Instructions for the task
The whole listing should be given back without any alteration.

Data records
◇ ◇ ◇ ◇ ◇
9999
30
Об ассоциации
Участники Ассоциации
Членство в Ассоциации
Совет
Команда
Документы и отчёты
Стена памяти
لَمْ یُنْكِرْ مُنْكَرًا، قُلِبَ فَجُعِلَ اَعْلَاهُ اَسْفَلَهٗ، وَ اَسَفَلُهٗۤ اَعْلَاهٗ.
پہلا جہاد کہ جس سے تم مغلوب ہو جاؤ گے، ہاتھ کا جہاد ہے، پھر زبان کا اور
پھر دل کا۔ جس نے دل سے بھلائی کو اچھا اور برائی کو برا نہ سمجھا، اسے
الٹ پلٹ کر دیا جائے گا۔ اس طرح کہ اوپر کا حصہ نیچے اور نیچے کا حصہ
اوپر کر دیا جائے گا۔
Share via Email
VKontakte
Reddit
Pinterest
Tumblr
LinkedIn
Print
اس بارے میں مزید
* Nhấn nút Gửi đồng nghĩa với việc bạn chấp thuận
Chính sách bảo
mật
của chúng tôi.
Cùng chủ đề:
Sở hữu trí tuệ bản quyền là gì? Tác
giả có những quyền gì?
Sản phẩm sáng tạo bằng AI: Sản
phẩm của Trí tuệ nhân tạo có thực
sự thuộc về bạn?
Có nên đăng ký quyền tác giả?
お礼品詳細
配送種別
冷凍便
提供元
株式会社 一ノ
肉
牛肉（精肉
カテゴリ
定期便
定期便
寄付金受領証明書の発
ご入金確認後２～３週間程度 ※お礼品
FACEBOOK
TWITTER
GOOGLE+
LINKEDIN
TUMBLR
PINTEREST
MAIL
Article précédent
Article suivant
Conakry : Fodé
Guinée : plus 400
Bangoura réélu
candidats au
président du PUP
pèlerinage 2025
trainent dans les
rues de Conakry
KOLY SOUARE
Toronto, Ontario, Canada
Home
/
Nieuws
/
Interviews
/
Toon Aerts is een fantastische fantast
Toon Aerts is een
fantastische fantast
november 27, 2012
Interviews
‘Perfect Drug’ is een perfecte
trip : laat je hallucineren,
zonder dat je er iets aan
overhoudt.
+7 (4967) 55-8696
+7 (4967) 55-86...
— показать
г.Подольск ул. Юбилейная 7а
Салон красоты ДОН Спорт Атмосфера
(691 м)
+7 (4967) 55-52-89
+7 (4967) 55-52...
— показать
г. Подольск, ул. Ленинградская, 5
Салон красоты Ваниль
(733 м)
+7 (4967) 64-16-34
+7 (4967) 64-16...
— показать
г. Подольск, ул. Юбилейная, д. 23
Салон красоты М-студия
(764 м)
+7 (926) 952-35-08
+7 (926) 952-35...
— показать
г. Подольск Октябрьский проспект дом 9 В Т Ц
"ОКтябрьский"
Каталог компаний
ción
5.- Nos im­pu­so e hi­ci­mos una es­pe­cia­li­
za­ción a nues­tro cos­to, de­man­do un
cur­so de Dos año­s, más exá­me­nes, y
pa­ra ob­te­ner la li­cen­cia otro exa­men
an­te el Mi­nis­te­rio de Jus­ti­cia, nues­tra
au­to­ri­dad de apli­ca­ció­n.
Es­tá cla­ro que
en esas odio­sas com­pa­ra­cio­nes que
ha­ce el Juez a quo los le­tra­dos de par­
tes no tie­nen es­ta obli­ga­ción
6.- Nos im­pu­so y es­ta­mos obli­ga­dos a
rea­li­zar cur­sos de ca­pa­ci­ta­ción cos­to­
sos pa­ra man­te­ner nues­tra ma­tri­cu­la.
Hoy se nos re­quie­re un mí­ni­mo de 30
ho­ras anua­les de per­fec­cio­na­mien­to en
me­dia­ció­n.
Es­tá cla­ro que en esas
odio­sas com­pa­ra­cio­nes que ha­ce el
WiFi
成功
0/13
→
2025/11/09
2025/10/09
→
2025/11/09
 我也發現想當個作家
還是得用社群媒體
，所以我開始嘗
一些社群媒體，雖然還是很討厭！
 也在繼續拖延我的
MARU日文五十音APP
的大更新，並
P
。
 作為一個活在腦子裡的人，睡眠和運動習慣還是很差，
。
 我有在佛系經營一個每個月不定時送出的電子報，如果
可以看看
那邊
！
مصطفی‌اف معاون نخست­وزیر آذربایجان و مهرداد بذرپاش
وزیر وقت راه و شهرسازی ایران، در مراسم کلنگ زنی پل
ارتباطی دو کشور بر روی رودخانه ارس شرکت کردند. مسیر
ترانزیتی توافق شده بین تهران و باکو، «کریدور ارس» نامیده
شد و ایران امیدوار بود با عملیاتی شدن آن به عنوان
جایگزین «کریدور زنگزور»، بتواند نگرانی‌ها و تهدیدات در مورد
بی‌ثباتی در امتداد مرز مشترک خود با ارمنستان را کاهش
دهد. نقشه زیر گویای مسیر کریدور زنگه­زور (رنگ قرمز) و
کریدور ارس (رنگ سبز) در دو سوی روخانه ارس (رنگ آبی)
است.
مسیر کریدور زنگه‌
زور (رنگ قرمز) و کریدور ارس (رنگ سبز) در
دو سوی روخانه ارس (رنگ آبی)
◇ ◇ ◇ ◇ ◇
Solution for this problem
9999
30
Об ассоциации
Участники Ассоциации
Членство в Ассоциации
Совет
Команда
Документы и отчёты
Стена памяти
لَمْ یُنْكِرْ مُنْكَرًا، قُلِبَ فَجُعِلَ اَعْلَاهُ اَسْفَلَهٗ، وَ اَسَفَلُهٗۤ اَعْلَاهٗ.
پہلا جہاد کہ جس سے تم مغلوب ہو جاؤ گے، ہاتھ کا جہاد ہے، پھر زبان کا اور
پھر دل کا۔ جس نے دل سے بھلائی کو اچھا اور برائی کو برا نہ سمجھا، اسے
الٹ پلٹ کر دیا جائے گا۔ اس طرح کہ اوپر کا حصہ نیچے اور نیچے کا حصہ
اوپر کر دیا جائے گا۔
Share via Email
VKontakte
Reddit
Pinterest
Tumblr
LinkedIn
Print
اس بارے میں مزید
* Nhấn nút Gửi đồng nghĩa với việc bạn chấp thuận
Chính sách bảo
mật
của chúng tôi.
Cùng chủ đề:
Sở hữu trí tuệ bản quyền là gì? Tác
giả có những quyền gì?
Sản phẩm sáng tạo bằng AI: Sản
phẩm của Trí tuệ nhân tạo có thực
sự thuộc về bạn?
Có nên đăng ký quyền tác giả?
お礼品詳細
配送種別
冷凍便
提供元
株式会社 一ノ
肉
牛肉（精肉
カテゴリ
定期便
定期便
寄付金受領証明書の発
ご入金確認後２～３週間程度 ※お礼品
FACEBOOK
TWITTER
GOOGLE+
LINKEDIN
TUMBLR
PINTEREST
MAIL
Article précédent
Article suivant
Conakry : Fodé
Guinée : plus 400
Bangoura réélu
candidats au
président du PUP
pèlerinage 2025
trainent dans les
rues de Conakry
KOLY SOUARE
Toronto, Ontario, Canada
Home
/
Nieuws
/
Interviews
/
Toon Aerts is een fantastische fantast
Toon Aerts is een
fantastische fantast
november 27, 2012
Interviews
‘Perfect Drug’ is een perfecte
trip : laat je hallucineren,
zonder dat je er iets aan
overhoudt.
+7 (4967) 55-8696
+7 (4967) 55-86...
— показать
г.Подольск ул. Юбилейная 7а
Салон красоты ДОН Спорт Атмосфера
(691 м)
+7 (4967) 55-52-89
+7 (4967) 55-52...
— показать
г. Подольск, ул. Ленинградская, 5
Салон красоты Ваниль
(733 м)
+7 (4967) 64-16-34
+7 (4967) 64-16...
— показать
г. Подольск, ул. Юбилейная, д. 23
Салон красоты М-студия
(764 м)
+7 (926) 952-35-08
+7 (926) 952-35...
— показать
г. Подольск Октябрьский проспект дом 9 В Т Ц
"ОКтябрьский"
Каталог компаний
ción
5.- Nos im­pu­so e hi­ci­mos una es­pe­cia­li­
za­ción a nues­tro cos­to, de­man­do un
cur­so de Dos año­s, más exá­me­nes, y
pa­ra ob­te­ner la li­cen­cia otro exa­men
an­te el Mi­nis­te­rio de Jus­ti­cia, nues­tra
au­to­ri­dad de apli­ca­ció­n.
Es­tá cla­ro que
en esas odio­sas com­pa­ra­cio­nes que
ha­ce el Juez a quo los le­tra­dos de par­
tes no tie­nen es­ta obli­ga­ción
6.- Nos im­pu­so y es­ta­mos obli­ga­dos a
rea­li­zar cur­sos de ca­pa­ci­ta­ción cos­to­
sos pa­ra man­te­ner nues­tra ma­tri­cu­la.
Hoy se nos re­quie­re un mí­ni­mo de 30
ho­ras anua­les de per­fec­cio­na­mien­to en
me­dia­ció­n.
Es­tá cla­ro que en esas
odio­sas com­pa­ra­cio­nes que ha­ce el
WiFi
成功
0/13
→
2025/11/09
2025/10/09
→
2025/11/09
 我也發現想當個作家
還是得用社群媒體
，所以我開始嘗
一些社群媒體，雖然還是很討厭！
 也在繼續拖延我的
MARU日文五十音APP
的大更新，並
P
。
 作為一個活在腦子裡的人，睡眠和運動習慣還是很差，
。
 我有在佛系經營一個每個月不定時送出的電子報，如果
可以看看
那邊
！
مصطفی‌اف معاون نخست­وزیر آذربایجان و مهرداد بذرپاش
وزیر وقت راه و شهرسازی ایران، در مراسم کلنگ زنی پل
ارتباطی دو کشور بر روی رودخانه ارس شرکت کردند. مسیر
ترانزیتی توافق شده بین تهران و باکو، «کریدور ارس» نامیده
شد و ایران امیدوار بود با عملیاتی شدن آن به عنوان
جایگزین «کریدور زنگزور»، بتواند نگرانی‌ها و تهدیدات در مورد
بی‌ثباتی در امتداد مرز مشترک خود با ارمنستان را کاهش
دهد. نقشه زیر گویای مسیر کریدور زنگه­زور (رنگ قرمز) و
کریدور ارس (رنگ سبز) در دو سوی روخانه ارس (رنگ آبی)
است.
مسیر کریدور زنگه‌
زور (رنگ قرمز) و کریدور ارس (رنگ سبز) در
دو سوی روخانه ارس (رنگ آبی)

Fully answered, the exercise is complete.